# [SOLVED] php/mysql unknown column in field list



## lotusweb

this code keeps returning with 
"unknown column '$first_name' in 'field list'

can someone tell me why?

$insert = 'INSERT INTO survey (first_name, last_name, year_of_birth, personalities, bedtime, wake_time, hrs_harrassing, hrs_therapy, hrs_counting_meds, hrs_dr_phil, hrs_joking)
VALUES ($first_name, $last_name, $year_of_birth, $personalities, $bedtime, $wake_time, $hrs_harrassing, $hrs_therapy, $hrs_counting_meds, $hrs_dr_phil, $hrs_joking)';
$success = mysql_query($insert); 

cheers
kerri:upset:


----------



## carsey

*Re: php/mysql unknown column in field list*



PHP:


$insert = 'INSERT INTO survey (first_name, last_name, year_of_birth, personalities, bedtime, wake_time, hrs_harrassing, hrs_therapy, hrs_counting_meds, hrs_dr_phil, hrs_joking)
VALUES ('$first_name', '$last_name','$year_of_birth', '$personalities', '$bedtime', '$wake_time', '$hrs_harrassing', '$hrs_therapy', '$hrs_counting_meds', '$hrs_dr_phil', '$hrs_joking')';
$success = mysql_query($insert);

Try that.


----------



## lotusweb

*Re: php/mysql unknown column in field list*

thanks carsey,

all good now


----------



## carsey

Glad you got it fixed :smile:


----------



## doozie

I've been trying to edit component in Joomla...but i got this error message Column count doesn't match value count at row 1 SQL=INSERT INTO jos_sv_res_request(name, passport_number, unit_number, phone, email, resource, startdate, starttime, enddate, endtime, comment ,user_field1_value ,user_field2_value ) VALUES('Mila Alan','3','0179872345','[email protected]','2','2009-7-23','14:00','2009-7-25','19:00','','Checked','Checked') ...after add a new column in a field...can somebody help me..

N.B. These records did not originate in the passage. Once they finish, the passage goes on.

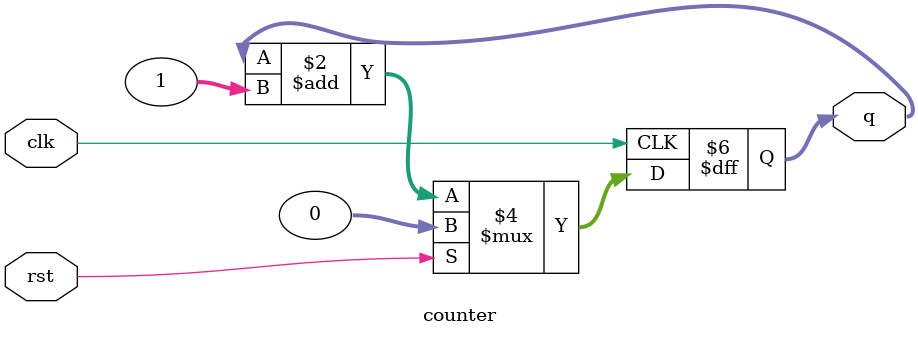
<source format=v>
`timescale 1ns / 1ps
`ifndef TESTBENC
  `define size 32
`endif

module bit32_up_counter (clk1,clk2,clk3,clk4,counter1,counter2,counter3,counter4,rst);

  input clk1,clk2,clk3,clk4;
  input rst;
  output [`size-1:0] counter1,counter2,counter3,counter4;

  counter counter1_dut(.clk(clk1),.rst(rst),.q(counter1));
  counter counter2_dut(.clk(clk2),.rst(rst),.q(counter2));
  counter counter3_dut(.clk(clk3),.rst(rst),.q(counter3));
  counter counter4_dut(.clk(clk4),.rst(rst),.q(counter4));

endmodule 

module counter (clk, q, rst);

  input clk;
  input rst;
  output reg [`size-1:0] q;
  
  always @ (posedge clk)
    begin
        if(rst)
    q <= 32'b00000000000000000000000000000000;
    else
    q <= q + 1;
  end

endmodule 



</source>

$sSql = "INSERT INTO #__sv_res_request(".
"name, ".
"unit_number, ".
"phone, ".
"email, ".
"resource, ".
"startdate, ".
"starttime, ".
"enddate, ".
"endtime, ".
"comment ";
if($_POST['user_field1_value'] != ""){
$sSql = $sSql.",user_field1_value ";
} 
if($_POST['user_field2_value'] != ""){
$sSql = $sSql.",user_field2_value ";
} 
if($_POST['user_field3_value'] != ""){
$sSql = $sSql.",user_field3_value ";
} 
if($_POST['user_field4_value'] != ""){
$sSql = $sSql.",user_field4_value ";
} 
$sSql = $sSql.") VALUES(".
"'".$name."',".
"'".$passport_number."',".
"'".$unit_number."',".
"'".$phone."',".
"'".$email."',".
"'".$resource."',".
"'".$startdate."',".
"'".$starttime."',".
"'".$enddate."',".
"'".$endtime."',".
"'".$comment."'";
if($_POST['user_field1_value'] != ""){
$sSql = $sSql.",'".$_POST['user_field1_value']."'";
} 
if($_POST['user_field2_value'] != ""){
$sSql = $sSql.",'".$_POST['user_field2_value']."'";
} 
if($_POST['user_field3_value'] != ""){
$sSql = $sSql.",'".$_POST['user_field3_value']."'";
} 
if($_POST['user_field4_value'] != ""){
$sSql = $sSql.",'".$_POST['user_field4_value']."'";
} 

$sSql = $sSql.")";
$database->setQuery($sSql);


----------